-------- Texto dado

Sin embargo, hay algunas constantes institucionales que se han mantenido en estos dos siglos y que provienen de la adopción de la forma republicana de gobierno, en contra del sistema monárquico que existió hasta el imperio de Iturbide, y también de la necesidad de crear un equilibrio de competencias entre el gobierno central y los nuevos estados regionales. Los constituyentes del 24 pensaban que el federalismo podía dotar de una flexibilidad territorial a la nueva república, aprovechable, sobre todo, para asegurar las fronteras centroamericana y caribeña.

Durante mucho tiempo, el criterio predominante en los análisis de la Constitución del 24, estuvo marcado por la visión de sus propios actores o protagonistas. Estuviesen a favor o en contra de aquel sistema organizativo, Lorenzo de Zavala y Fray Servando Teresa de Mier, José María Luis Mora y Carlos María de Bustamante, coincidieron en que el mayor referente del texto constitucional había sido la Constitución de Estados Unidos de 1787.

En la segunda mitad del siglo XX, comenzaron a surgir, sobre todo, en la historiografía académica estadounidense, lecturas críticas o revisionistas, como las de Nettie Lee Benson y Charles Hale, que llamaban la atención sobre el peso de la Constitución de Cádiz en el nuevo diseño republicano. La definición de la nación, su unidad territorial y su religión “perpetuamente católica, apostólica y romana”, con “prohibición del ejercicio de cualquier otra”, provenían del liberalismo gaditano e, incluso, de antes, del imperio borbónico.

El propio sistema federal adoptado, como anotarían luego otros historiadores como Josefina Zoraida Vázquez y Marcello Carmagnani, sería más confederal que federal, jeffersoniano, dotando a los estados de amplia soberanía. Cuando los constituyentes del 24 afirmaban que la “nación mexicana adoptaba para su gobierno la forma republicana representativa popular federal” se acogían más a las ideas de los Artículos de la Confederación (1877) de Franklin y Jefferson que a las de los Papeles federalistas (1788) de Hamilton, Madison y Jay.

----------------

## [Tarea pedida]
Transcribe sin cambios el fragmento del texto sobre la Constitución de 1824 que empieza con las palabras "En la segunda" y termina con "del imperio borbónico.". El listado procede de una fuente distinta a la del texto.

-------- Datos guardados

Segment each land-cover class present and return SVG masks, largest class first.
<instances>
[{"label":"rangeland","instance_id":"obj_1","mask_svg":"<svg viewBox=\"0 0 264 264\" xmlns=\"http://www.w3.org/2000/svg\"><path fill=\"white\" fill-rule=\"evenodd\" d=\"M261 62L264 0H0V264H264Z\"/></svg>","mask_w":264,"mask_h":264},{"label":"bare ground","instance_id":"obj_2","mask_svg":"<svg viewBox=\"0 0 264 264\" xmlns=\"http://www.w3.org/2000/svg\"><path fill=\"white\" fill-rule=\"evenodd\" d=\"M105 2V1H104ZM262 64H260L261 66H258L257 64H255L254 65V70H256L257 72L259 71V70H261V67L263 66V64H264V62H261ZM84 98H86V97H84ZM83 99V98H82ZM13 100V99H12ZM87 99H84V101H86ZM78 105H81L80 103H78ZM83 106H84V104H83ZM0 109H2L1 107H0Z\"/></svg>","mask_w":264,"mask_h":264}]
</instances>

----------------

## [Respuesta correcta]
En la segunda mitad del siglo XX, comenzaron a surgir, sobre todo, en la historiografía académica estadounidense, lecturas críticas o revisionistas, como las de Nettie Lee Benson y Charles Hale, que llamaban la atención sobre el peso de la Constitución de Cádiz en el nuevo diseño republicano. La definición de la nación, su unidad territorial y su religión “perpetuamente católica, apostólica y romana”, con “prohibición del ejercicio de cualquier otra”, provenían del liberalismo gaditano e, incluso, de antes, del imperio borbónico.